John Robins and Elis James. Photograph: R Shiret

That sense of community was much needed during the pandemic, but the shared experience of lockdown also benefited podcasts. As lifestyles converged and opportunities dwindled for everyone, hosts became more relatable than ever.

For Alice, who is 29 and works in PR, podcasters – in particular, the Sentimental in the City hosts Dolly Alderton and Caroline O’Donoghue – served as “replacement” friends during lockdown. They also simulated the casual intimacy of the colleague experience. Like the office, podcasts allow you to form “strong connections based on day-to-day stuff, but it’s not a deep and meaningful relationship”, Alice says.

The pandemic also meant that most friendships were conducted exclusively through technology, blurring the lines between podcasters and acquaintances even further. “We’re all starved of information,” says 32-year-old Steph, who counts the Nobody Panic hosts Tessa Coates and Stevie Martin among her podcast pals. “A story you’ve heard [from a friend] and a story you’ve heard via a podcast are coming in via the same medium, which is a disembodied voice on your phone. In a lot of ways, one isn’t any more real than the other.”

To blame the pandemic entirely for my own delusions would be unfair. In fact, thinking I am friends with podcasters is something I have done since I was a teenager (thanks for the good times, Adam and Joe). What hadn’t occurred to me was that my parasocial tendencies might betray questionable personality traits. Robins points out that podcasts provide friendship “on your terms” – and, crucially, at your own convenience. Steph describes it as a “lazy, selfish version of socialising – you’re getting what you want without putting in effort”. Podcasts also allow for companionship that is free of chaos and confusion; ideal for control freaks.

Yet sometimes podcast friends aren’t merely user-friendly substitutes – they can fill real voids in your life.
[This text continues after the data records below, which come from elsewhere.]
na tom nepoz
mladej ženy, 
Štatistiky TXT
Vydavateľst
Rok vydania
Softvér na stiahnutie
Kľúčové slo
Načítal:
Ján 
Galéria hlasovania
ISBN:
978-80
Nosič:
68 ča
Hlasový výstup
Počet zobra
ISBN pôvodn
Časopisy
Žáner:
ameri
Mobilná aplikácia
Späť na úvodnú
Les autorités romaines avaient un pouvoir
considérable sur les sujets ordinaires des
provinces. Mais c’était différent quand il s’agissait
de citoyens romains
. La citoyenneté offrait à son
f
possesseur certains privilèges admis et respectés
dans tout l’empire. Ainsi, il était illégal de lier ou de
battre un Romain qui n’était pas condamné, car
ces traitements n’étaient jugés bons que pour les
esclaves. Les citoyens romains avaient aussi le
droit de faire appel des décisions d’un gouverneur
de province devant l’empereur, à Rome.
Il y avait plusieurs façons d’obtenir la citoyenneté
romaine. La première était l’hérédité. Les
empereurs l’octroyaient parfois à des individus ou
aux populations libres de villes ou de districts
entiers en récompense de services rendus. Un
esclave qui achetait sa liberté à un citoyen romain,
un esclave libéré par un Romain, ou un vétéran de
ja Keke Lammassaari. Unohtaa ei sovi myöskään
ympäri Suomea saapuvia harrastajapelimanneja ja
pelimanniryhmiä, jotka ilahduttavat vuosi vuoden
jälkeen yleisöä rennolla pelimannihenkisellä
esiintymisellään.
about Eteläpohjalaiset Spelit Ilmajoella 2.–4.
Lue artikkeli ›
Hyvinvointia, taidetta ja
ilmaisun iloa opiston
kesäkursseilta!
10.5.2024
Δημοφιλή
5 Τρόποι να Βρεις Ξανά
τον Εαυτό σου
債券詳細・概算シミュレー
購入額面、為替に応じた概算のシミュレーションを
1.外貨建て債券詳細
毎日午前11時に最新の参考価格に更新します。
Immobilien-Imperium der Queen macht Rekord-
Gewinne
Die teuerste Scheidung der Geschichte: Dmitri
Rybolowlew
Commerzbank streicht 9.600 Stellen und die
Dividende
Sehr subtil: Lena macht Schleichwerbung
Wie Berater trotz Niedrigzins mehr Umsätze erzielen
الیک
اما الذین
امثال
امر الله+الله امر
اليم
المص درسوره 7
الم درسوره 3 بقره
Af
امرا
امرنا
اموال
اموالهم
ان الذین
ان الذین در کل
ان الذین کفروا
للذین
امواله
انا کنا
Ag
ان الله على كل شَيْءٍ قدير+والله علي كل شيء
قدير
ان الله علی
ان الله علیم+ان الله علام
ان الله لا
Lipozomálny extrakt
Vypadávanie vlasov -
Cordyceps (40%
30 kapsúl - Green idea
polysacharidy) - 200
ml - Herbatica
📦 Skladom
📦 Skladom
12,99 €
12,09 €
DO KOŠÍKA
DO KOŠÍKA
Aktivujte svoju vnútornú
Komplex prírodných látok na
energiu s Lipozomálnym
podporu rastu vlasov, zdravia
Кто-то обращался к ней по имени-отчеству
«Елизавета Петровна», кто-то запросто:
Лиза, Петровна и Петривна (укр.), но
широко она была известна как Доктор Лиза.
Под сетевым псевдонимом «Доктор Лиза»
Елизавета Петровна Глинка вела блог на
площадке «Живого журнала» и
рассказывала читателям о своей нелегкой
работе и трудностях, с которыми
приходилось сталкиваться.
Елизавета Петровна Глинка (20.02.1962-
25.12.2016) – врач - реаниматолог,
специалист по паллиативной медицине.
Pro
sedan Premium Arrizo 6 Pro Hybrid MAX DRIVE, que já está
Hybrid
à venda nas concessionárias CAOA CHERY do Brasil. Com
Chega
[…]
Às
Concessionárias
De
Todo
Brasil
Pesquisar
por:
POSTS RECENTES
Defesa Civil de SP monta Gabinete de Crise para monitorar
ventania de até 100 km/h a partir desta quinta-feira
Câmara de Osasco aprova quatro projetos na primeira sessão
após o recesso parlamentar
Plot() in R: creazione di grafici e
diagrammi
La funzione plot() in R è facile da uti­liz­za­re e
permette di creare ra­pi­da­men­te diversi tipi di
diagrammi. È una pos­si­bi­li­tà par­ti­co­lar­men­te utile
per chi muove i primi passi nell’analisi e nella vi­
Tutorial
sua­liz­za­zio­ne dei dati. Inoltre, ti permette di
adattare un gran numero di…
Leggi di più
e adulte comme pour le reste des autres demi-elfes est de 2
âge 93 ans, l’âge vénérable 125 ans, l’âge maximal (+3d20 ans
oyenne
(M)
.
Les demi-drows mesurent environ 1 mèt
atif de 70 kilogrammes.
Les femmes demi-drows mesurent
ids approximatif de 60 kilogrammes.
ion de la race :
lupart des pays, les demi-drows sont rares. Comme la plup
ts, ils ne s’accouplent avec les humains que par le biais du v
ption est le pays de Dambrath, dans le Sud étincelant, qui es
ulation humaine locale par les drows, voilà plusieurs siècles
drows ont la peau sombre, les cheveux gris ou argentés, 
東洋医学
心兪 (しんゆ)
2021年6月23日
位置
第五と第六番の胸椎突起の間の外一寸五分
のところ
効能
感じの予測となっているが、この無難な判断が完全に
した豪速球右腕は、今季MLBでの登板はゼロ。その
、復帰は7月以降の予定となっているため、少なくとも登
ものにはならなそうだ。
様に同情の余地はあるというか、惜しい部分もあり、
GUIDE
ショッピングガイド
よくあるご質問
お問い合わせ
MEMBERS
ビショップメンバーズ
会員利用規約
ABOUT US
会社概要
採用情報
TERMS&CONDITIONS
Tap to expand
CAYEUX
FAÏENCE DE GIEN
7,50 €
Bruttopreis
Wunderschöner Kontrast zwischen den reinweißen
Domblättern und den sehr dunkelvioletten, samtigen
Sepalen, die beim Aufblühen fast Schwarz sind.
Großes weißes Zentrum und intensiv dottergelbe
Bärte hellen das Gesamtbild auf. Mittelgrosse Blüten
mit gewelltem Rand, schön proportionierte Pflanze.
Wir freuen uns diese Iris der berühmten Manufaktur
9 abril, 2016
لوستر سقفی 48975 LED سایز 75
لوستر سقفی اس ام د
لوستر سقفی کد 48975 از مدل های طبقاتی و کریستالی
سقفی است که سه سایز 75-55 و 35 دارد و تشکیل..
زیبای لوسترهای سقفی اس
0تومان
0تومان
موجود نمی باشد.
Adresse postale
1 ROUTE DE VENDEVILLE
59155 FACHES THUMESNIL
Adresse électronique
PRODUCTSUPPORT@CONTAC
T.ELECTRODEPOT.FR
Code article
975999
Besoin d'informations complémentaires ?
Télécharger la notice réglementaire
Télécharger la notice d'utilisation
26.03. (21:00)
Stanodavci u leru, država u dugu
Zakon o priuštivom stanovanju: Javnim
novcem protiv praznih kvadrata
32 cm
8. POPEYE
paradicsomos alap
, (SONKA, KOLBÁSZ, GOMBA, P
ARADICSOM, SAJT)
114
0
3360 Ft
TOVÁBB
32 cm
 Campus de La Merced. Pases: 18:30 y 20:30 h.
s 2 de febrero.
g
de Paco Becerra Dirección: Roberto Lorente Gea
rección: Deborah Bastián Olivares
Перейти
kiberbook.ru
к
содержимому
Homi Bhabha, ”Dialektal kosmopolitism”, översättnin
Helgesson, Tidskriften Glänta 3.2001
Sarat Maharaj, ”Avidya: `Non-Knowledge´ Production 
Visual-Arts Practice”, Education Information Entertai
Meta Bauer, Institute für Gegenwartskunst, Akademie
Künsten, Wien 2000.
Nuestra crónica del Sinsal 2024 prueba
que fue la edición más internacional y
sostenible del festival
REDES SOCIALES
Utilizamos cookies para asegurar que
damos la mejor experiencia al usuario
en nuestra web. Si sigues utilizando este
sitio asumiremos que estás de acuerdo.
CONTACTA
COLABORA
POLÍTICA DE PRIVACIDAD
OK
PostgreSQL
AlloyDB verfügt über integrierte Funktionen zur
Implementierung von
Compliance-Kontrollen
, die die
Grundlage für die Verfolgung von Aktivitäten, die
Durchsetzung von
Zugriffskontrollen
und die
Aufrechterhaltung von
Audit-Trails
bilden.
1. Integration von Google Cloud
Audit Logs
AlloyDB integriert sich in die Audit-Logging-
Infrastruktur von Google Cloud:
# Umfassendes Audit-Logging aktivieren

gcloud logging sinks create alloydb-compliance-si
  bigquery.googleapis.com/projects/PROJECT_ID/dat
Part of the reason I am such a huge fan of Rob Beckett and Josh Widdicombe’s Lockdown Parenting Hell is because none of my friends have children, so listening to the pair’s candid complaints feels reassuring and cathartic. Similarly, when nobody you know in real life shares your niche interest, some podcast somewhere will provide someone who does.

But even when they serve no discernible purpose, these fake friendships still bring much to my life: comedy, camaraderie, comfort, an expanded universe. As lockdown lifts, I have no intention of weaning myself off them. But I am also looking forward to reacquainting myself with real relationships: ones that are messier, more inconvenient and, actually, far less self-serving – even if they give me the opportunity to talk about myself for a change.